I used my Horadam colors from Schmincke;
- Blue-green is Cobalt Turquoise <Pg50>
- purple (red tone) is Permanent Carmine <PV19>
- red is scarlet <PR254>
- yellow is Lemon Yellow <PY3>.
It is the same composition as the previous one, but note the differences in the choice of different pigments, close in nuance, but different in behavior.
This proves once again that will be tested and will explore your technique. These combinations are very bright ...
I'll explain triads, tetrads in depth later in another article if there are enough requests to do this work ...
28. Analogous tetrad 1 version Green Blue
Here I retain the Green-> blue version with colors Schmincke Horadam;
- * Green-yellow: May green <PY151 + PG7)

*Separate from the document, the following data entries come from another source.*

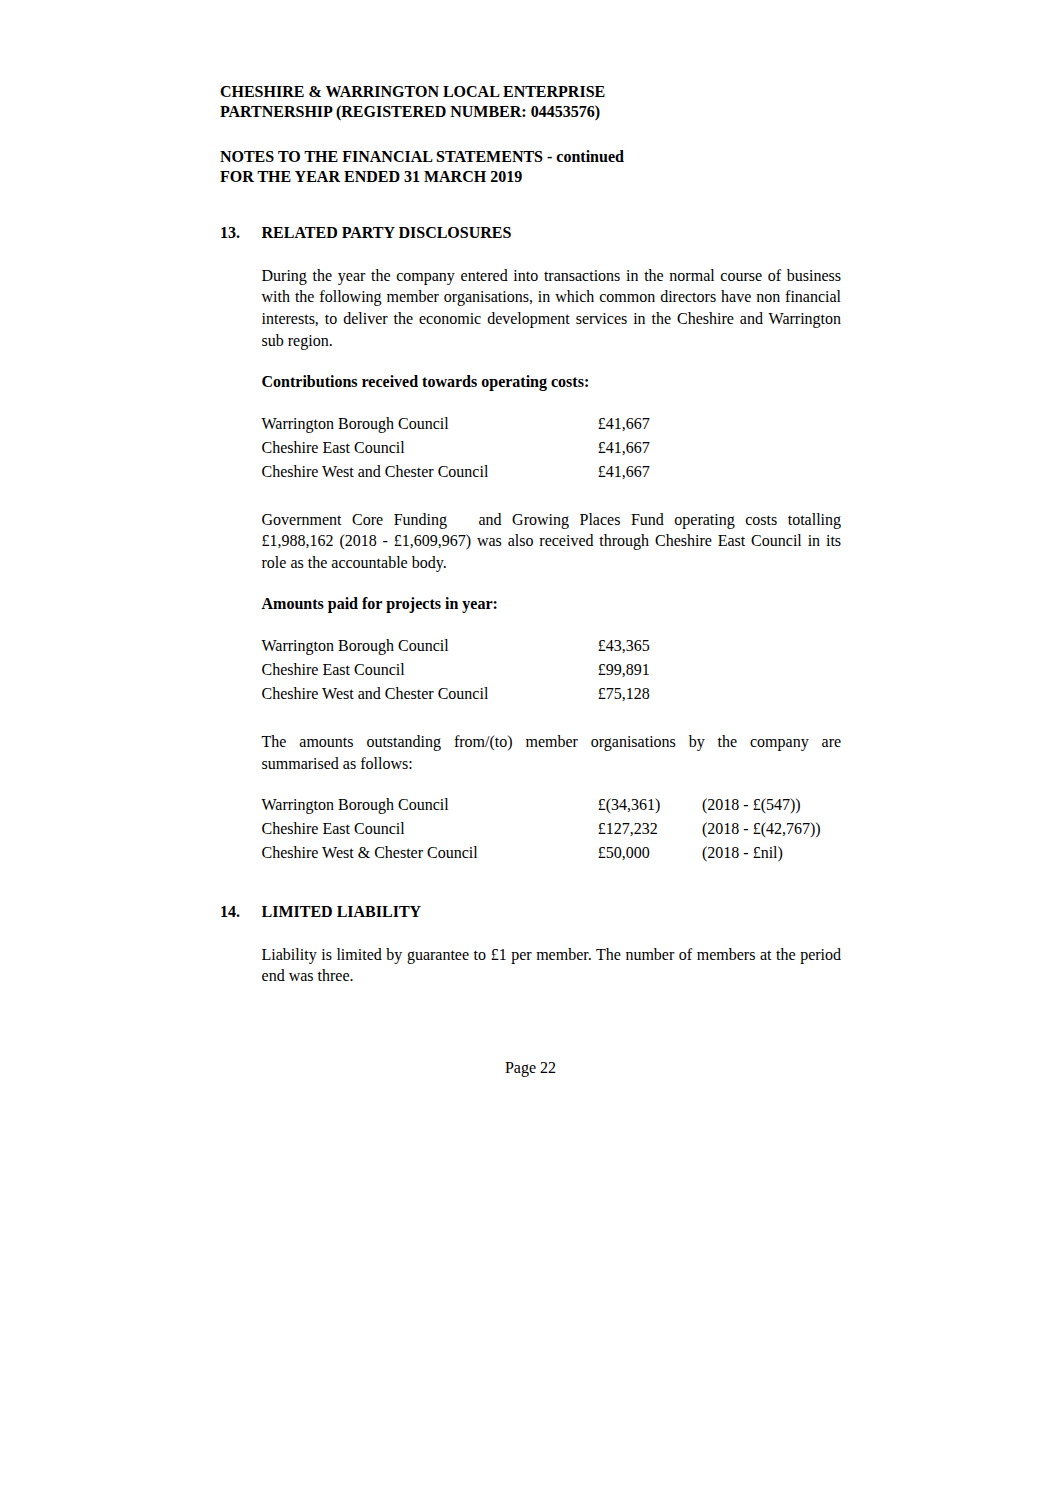CHESHIRE & WARRINGTON LOCAL ENTERPRISE
PARTNERSHIP (REGISTERED NUMBER: 04453576)
NOTES TO THE FINANCIAL STATEMENTS - continued
FOR THE YEAR ENDED 31 MARCH 2019
13. Related Party Disclosures
During the year the company entered into transactions in the normal course of business with the following member organisations, in which common directors have non financial interests, to deliver the economic development services in the Cheshire and Warrington sub region.
Contributions received towards operating costs:
| Warrington Borough Council | £41,667 | |
| Cheshire East Council | £41,667 | |
| Cheshire West and Chester Council | £41,667 | |
Government Core Funding and Growing Places Fund operating costs totalling £1,988,162 (2018 - £1,609,967) was also received through Cheshire East Council in its role as the accountable body.
Amounts paid for projects in year:
| Warrington Borough Council | £43,365 | |
| Cheshire East Council | £99,891 | |
| Cheshire West and Chester Council | £75,128 | |
The amounts outstanding from/(to) member organisations by the company are summarised as follows:
| Warrington Borough Council | £(34,361) | (2018 - £(547)) |
| Cheshire East Council | £127,232 | (2018 - £(42,767)) |
| Cheshire West & Chester Council | £50,000 | (2018 - £nil) |
14. Limited Liability
Liability is limited by guarantee to £1 per member. The number of members at the period end was three.
Page 22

- * Green: Phthalo Green <PG7>
- * Bluish Green Helio Turquoise <PB16>
- * Greenish blue: Cerulean tint <Pw4 + PB15: 3>
29. Analogous Tetrad 2
This analogous tetradic goes from red to blue with new colors from Schmincke.
Here I choose;
- * The scarlet red <PR254>
- * The Magenta <PV42>
- * The Manganese Violet <PV16>
- * Delft Blue (Indanthrene) <PB60>
30. The Lunar Triad
This triad highlights the "Lunar" colors from Daniel Smith.
These colors are very granulating and produce very beautiful flocculation and granulation structures.
A discovery for using it to paint sand, rocks to see beaches ...
This Triad is composed of;
- * Orange burnt original Hematite
- * Lunar Red <PR101>
- * Lunar Blue <PB15 + PBk11>
All triads have been commented. I only have to find the subject I'm going to paint with these mixes.
I look forward to see your comments as I’ll post everyday in June the watercolour painting of the day you on this blog in the section 1 Painting a Day and on my Facebook group page L'Aquarelle de Désiré https://www.facebook.com/groups/188991018226366/ (Private, but make a request and I will approve your membership)
I will post progressively the achievements and if you have proposals to make, do not hesitate to submit them to me ... So I go back to my brushes and good luck to you.